Jusoor building bridges to Syrians’ education
London - With the Syrian war entering its sixth year and no indication of a resolution in sight, Syrian refugee communities and expatriates are creating home-grown organisations aimed at helping Syrian youth.
The conflict has claimed the lives of more than 270,000 people and displaced millions. Education, or the lack of it, remains a pressing issue. For the past five years Syria children have been struggling with sporadic education.
To counter this, Syrians around the globe have joined hands to assist with both education and career progression through the establishment of Jusoor, a non-political non-governmental organisation. The name means “bridges” in English.
Since it was founded in 2011, Jusoor has provided scholarships, career guidance, education and entrepreneurship programmes. The organisation works with children and young professionals in a number of countries.
“This concept was first formed upon the realisation that much of global attention was centred on the events of the Syrian crisis,” Jusoor board member Aziza Osman said.
“In education, it is very difficult to find institutions outside Syria that would enrol Syrians as transfer students, especially since many lack the required documents to enrol.”
She said: “Victims of war cannot be expected to deliver proper attested transcripts, diplomas and recommendation letters. Many have lost their papers while fleeing the country and have no contact with their universities to request recommendations. These students are left without the chance to complete their higher education.”
Jusoor seeks to facilitate the process of enrollment in educational establishments abroad by removing barriers that often put off students from applying and prevent them from completing their education, Osman pointed out.
This is done through connecting the Syrian expatriate community internationally with young people inside Syria to help them establish a solid understanding of what the education system is like abroad and what is needed to continue their education in the West.

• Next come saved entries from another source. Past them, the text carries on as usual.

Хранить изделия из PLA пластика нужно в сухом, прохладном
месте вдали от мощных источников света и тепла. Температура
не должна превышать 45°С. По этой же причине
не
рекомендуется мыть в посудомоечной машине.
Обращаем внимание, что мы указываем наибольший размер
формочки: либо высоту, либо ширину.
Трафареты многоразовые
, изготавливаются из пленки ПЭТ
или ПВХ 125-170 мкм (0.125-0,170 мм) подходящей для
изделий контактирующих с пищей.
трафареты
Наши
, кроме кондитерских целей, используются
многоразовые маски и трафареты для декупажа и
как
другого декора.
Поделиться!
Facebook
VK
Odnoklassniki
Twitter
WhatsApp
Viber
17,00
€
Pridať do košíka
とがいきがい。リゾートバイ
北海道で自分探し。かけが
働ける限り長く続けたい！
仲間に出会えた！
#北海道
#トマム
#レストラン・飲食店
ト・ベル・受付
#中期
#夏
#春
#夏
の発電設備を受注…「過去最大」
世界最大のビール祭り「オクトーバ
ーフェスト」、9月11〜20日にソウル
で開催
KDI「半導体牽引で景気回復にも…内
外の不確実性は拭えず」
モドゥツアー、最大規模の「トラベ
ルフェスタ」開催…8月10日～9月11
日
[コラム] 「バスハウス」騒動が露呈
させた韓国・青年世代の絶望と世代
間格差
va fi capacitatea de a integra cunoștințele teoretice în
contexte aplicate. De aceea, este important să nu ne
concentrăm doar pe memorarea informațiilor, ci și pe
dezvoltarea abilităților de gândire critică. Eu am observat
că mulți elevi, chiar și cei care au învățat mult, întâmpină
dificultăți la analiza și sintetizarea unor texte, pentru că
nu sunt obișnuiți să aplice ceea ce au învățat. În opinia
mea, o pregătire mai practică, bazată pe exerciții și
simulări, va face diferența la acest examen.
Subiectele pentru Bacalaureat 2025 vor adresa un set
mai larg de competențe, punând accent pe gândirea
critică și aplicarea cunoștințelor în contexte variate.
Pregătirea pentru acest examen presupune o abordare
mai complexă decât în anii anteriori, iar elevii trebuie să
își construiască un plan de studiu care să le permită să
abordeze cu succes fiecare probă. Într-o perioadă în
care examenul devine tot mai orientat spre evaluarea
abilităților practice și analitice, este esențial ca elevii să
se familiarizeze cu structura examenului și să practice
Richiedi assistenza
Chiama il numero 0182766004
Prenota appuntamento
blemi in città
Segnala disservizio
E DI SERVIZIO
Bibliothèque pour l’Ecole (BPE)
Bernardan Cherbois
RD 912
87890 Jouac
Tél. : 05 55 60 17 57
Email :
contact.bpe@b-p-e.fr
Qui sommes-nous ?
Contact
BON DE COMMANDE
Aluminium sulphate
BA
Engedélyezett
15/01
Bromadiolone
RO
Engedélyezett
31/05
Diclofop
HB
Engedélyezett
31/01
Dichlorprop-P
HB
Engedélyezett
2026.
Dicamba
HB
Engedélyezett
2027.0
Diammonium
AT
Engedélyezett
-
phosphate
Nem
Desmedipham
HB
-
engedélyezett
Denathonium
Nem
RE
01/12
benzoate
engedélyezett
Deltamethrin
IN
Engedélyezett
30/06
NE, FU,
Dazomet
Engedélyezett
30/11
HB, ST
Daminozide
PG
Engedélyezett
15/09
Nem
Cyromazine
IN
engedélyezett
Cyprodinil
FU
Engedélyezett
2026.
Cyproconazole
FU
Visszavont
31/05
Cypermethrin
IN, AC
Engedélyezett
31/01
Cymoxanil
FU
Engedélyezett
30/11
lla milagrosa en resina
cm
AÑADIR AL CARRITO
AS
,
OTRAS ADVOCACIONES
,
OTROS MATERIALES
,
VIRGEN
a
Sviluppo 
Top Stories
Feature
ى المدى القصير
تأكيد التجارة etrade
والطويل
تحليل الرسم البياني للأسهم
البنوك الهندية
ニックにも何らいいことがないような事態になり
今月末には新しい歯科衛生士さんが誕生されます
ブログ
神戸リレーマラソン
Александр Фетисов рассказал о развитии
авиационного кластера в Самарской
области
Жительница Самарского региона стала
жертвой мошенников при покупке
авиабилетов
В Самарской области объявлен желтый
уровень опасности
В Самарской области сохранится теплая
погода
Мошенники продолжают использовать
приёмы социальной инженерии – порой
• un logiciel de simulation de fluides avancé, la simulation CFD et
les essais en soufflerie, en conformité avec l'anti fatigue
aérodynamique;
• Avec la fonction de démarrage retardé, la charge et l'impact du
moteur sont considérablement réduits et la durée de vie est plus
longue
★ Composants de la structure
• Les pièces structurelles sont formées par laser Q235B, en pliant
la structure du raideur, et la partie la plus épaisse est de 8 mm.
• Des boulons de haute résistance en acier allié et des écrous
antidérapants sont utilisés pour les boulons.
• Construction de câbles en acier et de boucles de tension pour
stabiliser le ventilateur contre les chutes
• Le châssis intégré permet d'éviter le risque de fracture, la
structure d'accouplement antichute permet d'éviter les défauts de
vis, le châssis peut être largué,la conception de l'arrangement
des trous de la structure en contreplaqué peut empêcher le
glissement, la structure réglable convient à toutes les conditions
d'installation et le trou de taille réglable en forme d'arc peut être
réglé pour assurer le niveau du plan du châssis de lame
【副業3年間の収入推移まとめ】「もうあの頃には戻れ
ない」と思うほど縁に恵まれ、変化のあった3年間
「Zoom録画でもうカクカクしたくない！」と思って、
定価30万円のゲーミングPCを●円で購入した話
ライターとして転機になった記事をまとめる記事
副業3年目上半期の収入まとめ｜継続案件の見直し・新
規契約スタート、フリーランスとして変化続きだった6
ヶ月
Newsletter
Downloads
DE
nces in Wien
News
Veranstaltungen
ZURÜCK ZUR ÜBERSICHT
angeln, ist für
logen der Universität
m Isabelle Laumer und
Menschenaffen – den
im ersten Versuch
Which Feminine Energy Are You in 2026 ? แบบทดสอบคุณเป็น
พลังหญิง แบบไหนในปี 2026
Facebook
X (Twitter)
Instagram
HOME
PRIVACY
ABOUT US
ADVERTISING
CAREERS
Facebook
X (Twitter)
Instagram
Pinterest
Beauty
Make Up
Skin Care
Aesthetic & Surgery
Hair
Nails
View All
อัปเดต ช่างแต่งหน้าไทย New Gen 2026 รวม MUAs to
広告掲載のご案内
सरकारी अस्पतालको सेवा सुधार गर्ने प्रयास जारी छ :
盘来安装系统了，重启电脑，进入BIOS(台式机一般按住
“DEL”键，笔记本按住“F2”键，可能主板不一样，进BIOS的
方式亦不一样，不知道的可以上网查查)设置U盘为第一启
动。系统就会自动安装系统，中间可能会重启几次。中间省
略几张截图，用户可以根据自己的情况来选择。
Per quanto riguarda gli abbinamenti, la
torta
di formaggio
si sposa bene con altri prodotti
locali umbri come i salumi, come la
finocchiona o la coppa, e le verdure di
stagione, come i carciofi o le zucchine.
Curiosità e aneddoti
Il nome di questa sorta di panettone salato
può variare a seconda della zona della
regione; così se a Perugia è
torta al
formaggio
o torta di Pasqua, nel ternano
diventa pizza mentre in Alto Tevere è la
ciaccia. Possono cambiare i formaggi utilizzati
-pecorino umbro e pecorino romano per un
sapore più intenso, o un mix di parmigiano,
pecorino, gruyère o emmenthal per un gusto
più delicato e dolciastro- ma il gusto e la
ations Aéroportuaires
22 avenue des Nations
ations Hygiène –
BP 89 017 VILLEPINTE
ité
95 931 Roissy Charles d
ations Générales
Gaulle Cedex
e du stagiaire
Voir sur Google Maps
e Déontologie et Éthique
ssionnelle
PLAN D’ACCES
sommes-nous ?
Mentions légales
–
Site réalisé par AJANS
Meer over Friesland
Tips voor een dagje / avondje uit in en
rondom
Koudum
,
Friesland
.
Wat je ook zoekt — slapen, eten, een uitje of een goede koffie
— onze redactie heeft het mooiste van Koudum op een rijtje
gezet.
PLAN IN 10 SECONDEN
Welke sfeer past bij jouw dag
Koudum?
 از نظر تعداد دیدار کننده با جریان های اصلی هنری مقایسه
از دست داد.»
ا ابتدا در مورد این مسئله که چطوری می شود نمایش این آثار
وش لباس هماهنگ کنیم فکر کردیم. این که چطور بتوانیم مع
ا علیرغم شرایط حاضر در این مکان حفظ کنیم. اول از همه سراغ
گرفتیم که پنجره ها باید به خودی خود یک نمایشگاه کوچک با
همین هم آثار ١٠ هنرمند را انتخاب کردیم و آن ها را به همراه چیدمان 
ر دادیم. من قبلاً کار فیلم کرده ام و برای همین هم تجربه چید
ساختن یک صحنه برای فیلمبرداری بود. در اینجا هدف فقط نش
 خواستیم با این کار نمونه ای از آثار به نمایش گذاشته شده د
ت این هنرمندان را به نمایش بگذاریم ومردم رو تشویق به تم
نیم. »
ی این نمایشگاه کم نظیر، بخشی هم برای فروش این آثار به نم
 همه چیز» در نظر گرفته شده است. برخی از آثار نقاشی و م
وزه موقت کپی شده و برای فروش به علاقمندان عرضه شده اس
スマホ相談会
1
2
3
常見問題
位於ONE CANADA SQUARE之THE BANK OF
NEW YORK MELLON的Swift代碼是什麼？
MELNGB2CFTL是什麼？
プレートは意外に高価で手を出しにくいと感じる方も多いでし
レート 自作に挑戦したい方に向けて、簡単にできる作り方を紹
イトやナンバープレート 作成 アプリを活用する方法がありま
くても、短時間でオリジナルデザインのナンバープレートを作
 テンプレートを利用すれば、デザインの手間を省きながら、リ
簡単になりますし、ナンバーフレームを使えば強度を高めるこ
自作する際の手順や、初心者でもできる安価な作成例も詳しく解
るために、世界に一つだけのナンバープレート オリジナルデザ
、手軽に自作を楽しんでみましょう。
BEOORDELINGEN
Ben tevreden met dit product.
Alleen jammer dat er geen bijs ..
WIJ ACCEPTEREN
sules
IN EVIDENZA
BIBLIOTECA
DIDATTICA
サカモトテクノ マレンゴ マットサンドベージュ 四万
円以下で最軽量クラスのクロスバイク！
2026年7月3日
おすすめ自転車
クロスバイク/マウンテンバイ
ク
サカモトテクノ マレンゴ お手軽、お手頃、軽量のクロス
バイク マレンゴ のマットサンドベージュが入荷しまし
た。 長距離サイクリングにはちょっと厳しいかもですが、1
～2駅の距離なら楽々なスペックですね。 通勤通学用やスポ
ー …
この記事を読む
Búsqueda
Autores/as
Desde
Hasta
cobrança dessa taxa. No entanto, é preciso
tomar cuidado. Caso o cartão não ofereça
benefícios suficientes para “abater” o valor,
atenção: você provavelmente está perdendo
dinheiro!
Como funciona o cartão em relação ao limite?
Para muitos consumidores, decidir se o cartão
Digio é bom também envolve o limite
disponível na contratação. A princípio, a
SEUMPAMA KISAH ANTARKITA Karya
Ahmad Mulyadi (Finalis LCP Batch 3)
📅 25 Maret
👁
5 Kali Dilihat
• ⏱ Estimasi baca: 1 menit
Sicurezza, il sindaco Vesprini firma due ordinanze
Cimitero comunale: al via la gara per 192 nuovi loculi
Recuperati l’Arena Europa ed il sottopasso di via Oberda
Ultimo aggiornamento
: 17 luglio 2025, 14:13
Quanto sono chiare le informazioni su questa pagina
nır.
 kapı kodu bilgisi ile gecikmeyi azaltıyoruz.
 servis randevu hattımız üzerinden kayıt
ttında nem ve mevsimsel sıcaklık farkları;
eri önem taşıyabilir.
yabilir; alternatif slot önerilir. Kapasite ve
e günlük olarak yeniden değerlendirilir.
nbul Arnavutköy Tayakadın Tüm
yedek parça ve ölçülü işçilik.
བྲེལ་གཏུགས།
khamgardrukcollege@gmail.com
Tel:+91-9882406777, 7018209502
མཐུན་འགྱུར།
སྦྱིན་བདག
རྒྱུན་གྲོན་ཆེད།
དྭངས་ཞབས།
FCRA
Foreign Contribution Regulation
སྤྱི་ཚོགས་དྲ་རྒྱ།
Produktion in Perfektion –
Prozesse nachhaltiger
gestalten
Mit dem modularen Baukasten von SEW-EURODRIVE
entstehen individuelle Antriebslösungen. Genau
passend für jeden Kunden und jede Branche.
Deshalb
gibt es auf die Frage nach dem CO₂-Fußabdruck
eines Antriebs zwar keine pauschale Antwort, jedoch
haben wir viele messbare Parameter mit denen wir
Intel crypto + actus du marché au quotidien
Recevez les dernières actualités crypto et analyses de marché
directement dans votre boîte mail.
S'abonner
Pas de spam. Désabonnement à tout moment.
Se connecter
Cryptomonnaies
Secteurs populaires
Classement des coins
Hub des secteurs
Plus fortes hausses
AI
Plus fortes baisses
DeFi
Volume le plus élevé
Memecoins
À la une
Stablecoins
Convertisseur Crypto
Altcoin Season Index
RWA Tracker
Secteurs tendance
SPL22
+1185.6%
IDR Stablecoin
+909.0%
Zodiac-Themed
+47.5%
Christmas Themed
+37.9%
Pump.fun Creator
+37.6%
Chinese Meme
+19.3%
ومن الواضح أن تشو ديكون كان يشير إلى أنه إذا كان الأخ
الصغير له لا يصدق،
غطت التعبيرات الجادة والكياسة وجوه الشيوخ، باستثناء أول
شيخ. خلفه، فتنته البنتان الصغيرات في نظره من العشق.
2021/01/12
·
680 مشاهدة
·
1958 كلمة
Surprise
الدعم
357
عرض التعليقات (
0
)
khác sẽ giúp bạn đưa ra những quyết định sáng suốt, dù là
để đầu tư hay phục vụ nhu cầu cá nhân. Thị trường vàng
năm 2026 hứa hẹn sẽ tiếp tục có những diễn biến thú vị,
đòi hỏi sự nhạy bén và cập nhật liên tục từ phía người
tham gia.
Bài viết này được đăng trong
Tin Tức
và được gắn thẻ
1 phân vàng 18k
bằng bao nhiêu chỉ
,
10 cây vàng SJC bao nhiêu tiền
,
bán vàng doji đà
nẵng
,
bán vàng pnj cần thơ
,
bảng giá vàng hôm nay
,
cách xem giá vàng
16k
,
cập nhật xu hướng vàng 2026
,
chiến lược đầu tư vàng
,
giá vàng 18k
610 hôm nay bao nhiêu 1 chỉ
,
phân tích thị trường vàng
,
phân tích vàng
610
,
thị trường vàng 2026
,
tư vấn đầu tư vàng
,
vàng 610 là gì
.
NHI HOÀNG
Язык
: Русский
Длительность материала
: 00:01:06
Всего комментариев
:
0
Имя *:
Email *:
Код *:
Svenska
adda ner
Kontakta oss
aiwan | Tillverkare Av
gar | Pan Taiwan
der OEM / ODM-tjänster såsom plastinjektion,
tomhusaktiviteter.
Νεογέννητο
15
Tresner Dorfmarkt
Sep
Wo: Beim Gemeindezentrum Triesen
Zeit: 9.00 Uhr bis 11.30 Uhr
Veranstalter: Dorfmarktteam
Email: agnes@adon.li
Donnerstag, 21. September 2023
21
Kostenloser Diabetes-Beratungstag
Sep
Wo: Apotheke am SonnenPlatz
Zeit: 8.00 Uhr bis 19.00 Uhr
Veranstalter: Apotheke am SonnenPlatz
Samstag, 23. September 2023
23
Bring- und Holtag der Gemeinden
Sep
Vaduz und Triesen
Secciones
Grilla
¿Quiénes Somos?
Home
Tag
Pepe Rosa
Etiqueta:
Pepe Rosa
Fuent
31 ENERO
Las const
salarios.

In The Cost of War, a report released in January by Save the Children, the organisation estimated the cost of rebuilding the war-damaged schools in Syria at as much as $3 billion.
It said the long-term effects on Syria’s economy of 2.8 million children not returning to school could be as much as 5.4% of gross domestic product — almost $2.18 billion.
A greater cost comes to Syrian society with a generation struggling to access basic education. This proves crucial as it is this very generation that will bear the task of rebuilding a much damaged country.
Syrian student Ahmad Alajdad is among the lucky ones. He is studying financial analysis and fund management at the University of Exeter in southern England after commencing his journey with Jusoor three years ago.
“I heard about Jusoor in 2012 through some friends in Syria at the time,” he said. “To be honest, I did not know what to expect. After applying to be mentored, I successfully acquired a scholarship and got the opportunity to attend a prestigious master’s programme in the UK.
“The fact that I received the mentorship for free made the process much more accessible. Being a prime beneficiary of this vibrant educational and professional network I am now proud to be a Jusoor mentor, giving back to my community and helping young men and women to pursue their dreams.”
Cutting to the heart of the anxiety felt by their fellow Syrians, Jusoor has tried to bridge this formidable gap by helping Syrians find part-time and freelance jobs, as well as encouraging them to partner up and offer independent services.
A powerful illustration highlighting Jusoor’s work in Lebanon includes assisting children in accessing education. Fees to join public schools were $50 per child; unaffordable for most refugees. As such, Jusoor opened its first school for refugees in Beirut, accommodating more than 150 students free of charge.
“We soon scaled to two other centres in the Bekaa valley (east of Lebanon) where most refugees reside. Currently, we have more than 1,700 students aged 5 to 14 years old, 48 teachers who themselves are refugees and employ over 20 others in positions supporting the running of our schools, including teacher assistants, facility management, transportation and security officers,” said Osman.
In this manner, Jusoor has established resourceful means to address educational and professional needs for Syrians both in the Middle East and abroad, while actively promoting the consolidation of a vibrant Syrian network from all classes, backgrounds and ages.
Albeit, a colossal task, it is such benevolent and grass-root initiatives that will reignite hope among Syrians who are suffering from the conflict.